She Grew Up Playing in Her Parents’ Abortion Clinics as Babies Were Aborted, Now She’s Running Them

National   Micaiah Bilger   Nov 15, 2017   |   7:42PM    Washington, DC

A young Calla Hales and her sister used to play in the hallways of their parents’ abortion clinic as their parents prepared rooms for other children to be aborted.

Now 27, Hales helps to run her parents’ abortion chain, A Preferred Women’s Health Center, in North Carolina and Georgia. The pro-abortion blog Rewire recently featured the young abortion business owner on its podcast.

Much of the interview focused on Hales tearing down pro-life advocates who try to save unborn babies and moms outside her abortion clinics. She claimed that they threaten, intimidate and harass her and her patients, and even seemed to link pro-lifers to rapists and murderers.

But she began with a fond memory of her and her sister playing in their parents’ first abortion clinic as their parents were preparing to open.
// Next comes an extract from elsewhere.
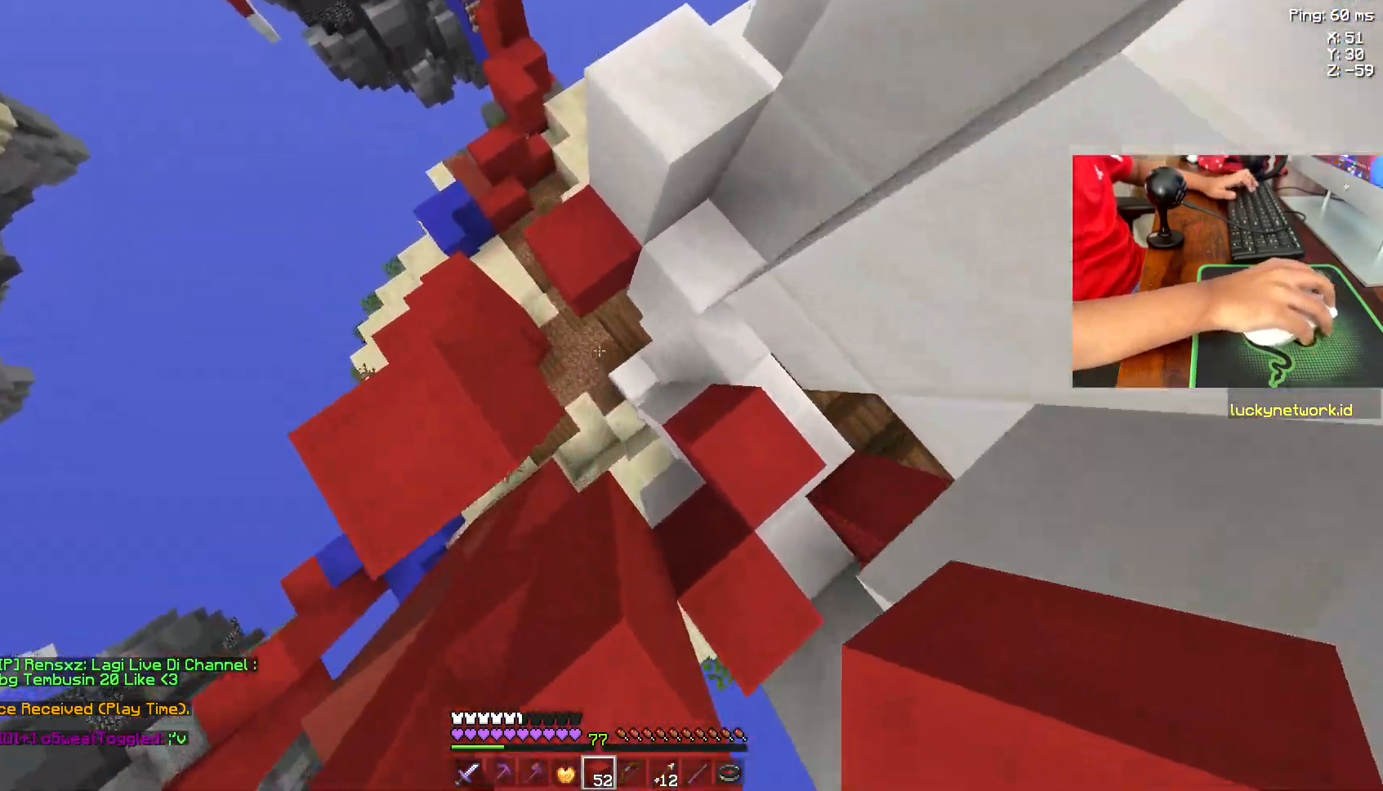
{"keys": ["w"], "mouse": ["right"], "events": [[133, "mouse_right", "up"], [250, "mouse_right", "down"], [350, "mouse_right", "up"], [450, "mouse_right", "down"]]}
“The first real memory I have of the clinic is my mom painting the hallways in the first Raleigh office and my sister and I stealing the roll-y doctors chairs and racing down the hallway—it had a ramp in it—and just smashing into the walls,” she said.

Hales remembered feeling upset in fifth grade when one of her peers pointed out that her parents make their living killing unborn babies.

She told the pro-abortion blog:

“’Well, you know, they do women’s health. They specifically help women and families who aren’t prepared to be parents.’ That’s how I had always framed it and always heard it.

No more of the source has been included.